SOURCE EXTRACT.
========================

The most interesting aspect of Cash is the man himself - he was and still remains both an enigma and an icon. He is my idol because of what he stood for and represented - listening to his signature song, Man in Black, will tell you all you need to know. 

Johnny Cash opened the doorway to the world of Country music for me - his covers of Hank Williams and Jimmie Rodgers introduced me to a genre which was new and fresh but which was also partly recognisable due to the K-Rose soundtrack. The next stage of my journey came in the form of a 6 CD set called Superstars of Country which was comprised mostly of Country music from the 70s and 80s including songs by Dolly Parton, George Jones and Tammy Wynette. Listening to these CDs furthered my understanding of Country music and its diversity - I was still becoming acquainted with many of the sub genres of Country music and had not formed any opinions about what true Country music should sound like. 

This occurred only last summer when I began to read up on Country music. The book which has influenced my opinion the most is In the Country of Country - A Journey to the Roots of American Music by Nicholas Dawidoff: 

'To call today's mainstream country music country at all is a's kempt, comfortable music - hyper-sincere, settled, and careful neither to offend nor surprise...contemporary country music thrives because it is sleek and predictable, a safe adventure in a smoke-free environment'.

Writing in 1997, Dawidoff was referring to the Country-Pop of the 1990s with the music of Shania Twain and Billie Ray Cyrus. Despite the roots revival at the turn of the century, it can only be argued that this trend of Country-Pop is still flourishing and dominating the genre today. If you were to ask the average person to name a modern Country singer, they would probably answer with Taylor Swift - and that's the moment my head would drop in shame. The Country music industry has abandoned the roots of the genre in favour of commercial success - out goes the music of Gillian Welch and Iris DeMent and in comes the Pop trash of Taylor Swift. This defies everything Country music stands for. It was a medium through which many could escape the hardships of their troubled lives. You can picture a young J.R. Cash sitting eagerly by the family radio, listening to the Roy Acuff on the Grand Ole Opry after a hard day's work in the cotton fields. The music had firm foundations which the people could relate to, but now that he genre has been contaminated with the baseless nature of popular music, mainstream Country music has just become another form of commercialism which doesn't give a damn about the people. This is why I have now begun to discover Americana music with its emphasis on roots music. It is through the medium of Americana that real Country music and the roots remains and survives in music today.

Wednesday, 6 November 2013

Top 10 Most Influential Men in Country Music - Part Two

5. Waylon Jennings

Waylon Jennings' career could have been over before it had even begun if he had not given up his seat on the plane that killed Buddy Holly, Ritchie Valens, and J.P. Richardson on 'The Day the Music Died'. He began at RCA with producer Chet Atkins in Nashville but enjoyed his largest period of success as one of the key players in the 'Outlaw movement' which carried images of the Wild West, Texas, cowboys and independence. This movement was extremely influential in refocusing attention on the performer as musical creators and for creating an establishment for Country music outside of the corporate traditions entrenched in Nashville. Jennings' sound was also important for reintroducing a stripped-down and twangy counterbalance to the music of the classical country style.

========================

(Limb landmark coordinates)
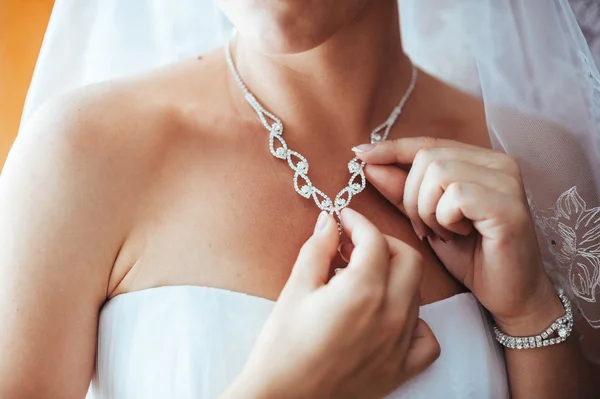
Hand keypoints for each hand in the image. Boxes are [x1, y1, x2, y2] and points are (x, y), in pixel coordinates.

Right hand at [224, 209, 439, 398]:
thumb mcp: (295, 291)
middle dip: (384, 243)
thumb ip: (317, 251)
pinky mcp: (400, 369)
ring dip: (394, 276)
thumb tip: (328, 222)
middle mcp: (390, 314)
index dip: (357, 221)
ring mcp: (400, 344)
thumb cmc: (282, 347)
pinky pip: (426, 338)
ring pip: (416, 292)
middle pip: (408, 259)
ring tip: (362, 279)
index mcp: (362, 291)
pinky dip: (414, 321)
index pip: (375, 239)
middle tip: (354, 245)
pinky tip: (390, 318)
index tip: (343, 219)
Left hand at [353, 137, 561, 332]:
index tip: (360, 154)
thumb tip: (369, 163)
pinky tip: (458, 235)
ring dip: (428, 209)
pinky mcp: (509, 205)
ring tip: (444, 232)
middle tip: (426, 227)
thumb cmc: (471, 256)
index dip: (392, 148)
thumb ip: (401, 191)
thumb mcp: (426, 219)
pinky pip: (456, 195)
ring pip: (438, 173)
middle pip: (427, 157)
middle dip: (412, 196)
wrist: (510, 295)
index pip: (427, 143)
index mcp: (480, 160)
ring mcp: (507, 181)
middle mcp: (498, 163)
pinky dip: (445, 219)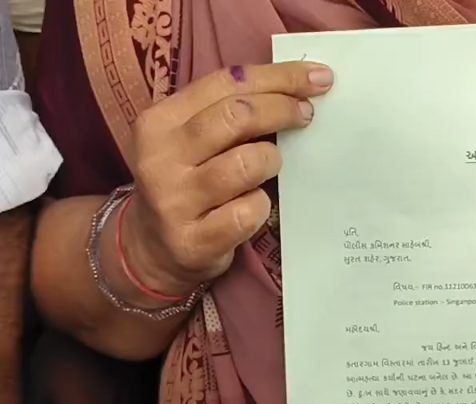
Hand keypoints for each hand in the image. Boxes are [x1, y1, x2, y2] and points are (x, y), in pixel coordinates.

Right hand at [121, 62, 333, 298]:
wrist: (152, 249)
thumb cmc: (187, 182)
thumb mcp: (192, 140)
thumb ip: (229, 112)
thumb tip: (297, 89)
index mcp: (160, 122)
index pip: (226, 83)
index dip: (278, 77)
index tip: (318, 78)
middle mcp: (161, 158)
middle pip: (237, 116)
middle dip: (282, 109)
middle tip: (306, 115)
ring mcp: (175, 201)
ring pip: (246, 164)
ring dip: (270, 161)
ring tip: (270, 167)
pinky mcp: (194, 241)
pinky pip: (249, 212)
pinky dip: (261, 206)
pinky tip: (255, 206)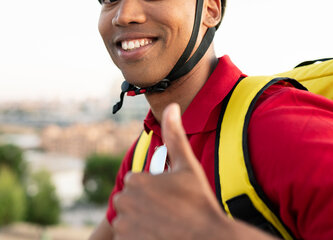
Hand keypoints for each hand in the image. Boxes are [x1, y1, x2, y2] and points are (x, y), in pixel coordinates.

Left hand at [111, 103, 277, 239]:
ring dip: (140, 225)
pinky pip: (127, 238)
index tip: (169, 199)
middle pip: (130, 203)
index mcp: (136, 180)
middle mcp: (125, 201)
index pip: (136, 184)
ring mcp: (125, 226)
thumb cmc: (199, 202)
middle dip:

========================

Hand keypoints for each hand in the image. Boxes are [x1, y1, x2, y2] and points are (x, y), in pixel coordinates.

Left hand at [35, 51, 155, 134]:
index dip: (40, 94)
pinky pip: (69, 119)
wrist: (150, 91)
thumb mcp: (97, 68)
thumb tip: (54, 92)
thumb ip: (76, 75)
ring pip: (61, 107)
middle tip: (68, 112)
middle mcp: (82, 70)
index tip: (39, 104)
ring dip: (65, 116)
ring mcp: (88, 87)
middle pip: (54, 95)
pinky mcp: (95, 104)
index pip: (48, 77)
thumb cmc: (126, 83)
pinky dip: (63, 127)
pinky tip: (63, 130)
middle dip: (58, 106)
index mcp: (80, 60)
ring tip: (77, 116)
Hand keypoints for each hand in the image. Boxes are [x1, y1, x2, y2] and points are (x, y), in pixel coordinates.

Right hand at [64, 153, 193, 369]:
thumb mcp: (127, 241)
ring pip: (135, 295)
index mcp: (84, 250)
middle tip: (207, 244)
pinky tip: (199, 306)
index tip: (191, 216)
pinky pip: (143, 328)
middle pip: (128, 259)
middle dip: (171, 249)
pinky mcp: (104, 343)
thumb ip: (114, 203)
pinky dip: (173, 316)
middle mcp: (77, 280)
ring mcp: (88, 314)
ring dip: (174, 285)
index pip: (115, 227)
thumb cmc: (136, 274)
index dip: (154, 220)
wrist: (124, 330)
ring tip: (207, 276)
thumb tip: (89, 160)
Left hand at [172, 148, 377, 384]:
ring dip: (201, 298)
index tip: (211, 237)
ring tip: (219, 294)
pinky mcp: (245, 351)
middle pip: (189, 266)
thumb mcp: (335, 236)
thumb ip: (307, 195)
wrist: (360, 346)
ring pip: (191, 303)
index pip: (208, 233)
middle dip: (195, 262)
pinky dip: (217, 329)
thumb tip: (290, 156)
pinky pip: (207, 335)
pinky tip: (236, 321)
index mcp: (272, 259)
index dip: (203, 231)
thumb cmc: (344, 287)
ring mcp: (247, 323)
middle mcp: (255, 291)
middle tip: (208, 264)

========================

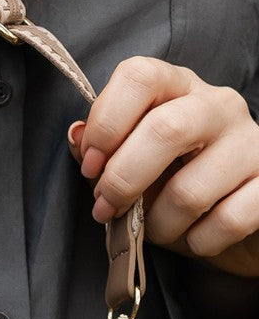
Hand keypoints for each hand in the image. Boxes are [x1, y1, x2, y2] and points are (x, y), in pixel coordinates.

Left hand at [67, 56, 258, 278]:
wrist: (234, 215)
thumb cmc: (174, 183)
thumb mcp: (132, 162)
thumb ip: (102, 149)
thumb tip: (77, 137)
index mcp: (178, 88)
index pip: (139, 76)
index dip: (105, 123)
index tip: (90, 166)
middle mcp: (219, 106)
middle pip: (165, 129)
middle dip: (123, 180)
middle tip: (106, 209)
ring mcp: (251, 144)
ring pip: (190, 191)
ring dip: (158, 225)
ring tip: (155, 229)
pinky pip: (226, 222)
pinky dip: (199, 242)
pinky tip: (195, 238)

========================

WHAT TO DO.
1 – Summarize the country music piece in two sentences.
2 – In the country music piece, which book has influenced the writer's opinion the most?
3 – Update the stretch of the country music piece from "This occurred only" through "a smoke-free environment'.", putting "last winter" in place of "last summer".

RESULTS OF THE TASKS.
1 – Johnny Cash introduced the writer to Country music, and a book by Nicholas Dawidoff later shaped the writer's view that today's mainstream Country-Pop has abandoned the genre's roots for commercial success, which led the writer to Americana music. The piece then profiles Waylon Jennings, who gave up his seat on the plane that crashed on 'The Day the Music Died' and became a key player in the 'Outlaw movement'.

2 – In the Country of Country - A Journey to the Roots of American Music by Nicholas Dawidoff.

3 –
This occurred only last winter when I began to read up on Country music. The book which has influenced my opinion the most is In the Country of Country - A Journey to the Roots of American Music by Nicholas Dawidoff: 

'To call today's mainstream country music country at all is a's kempt, comfortable music - hyper-sincere, settled, and careful neither to offend nor surprise...contemporary country music thrives because it is sleek and predictable, a safe adventure in a smoke-free environment'.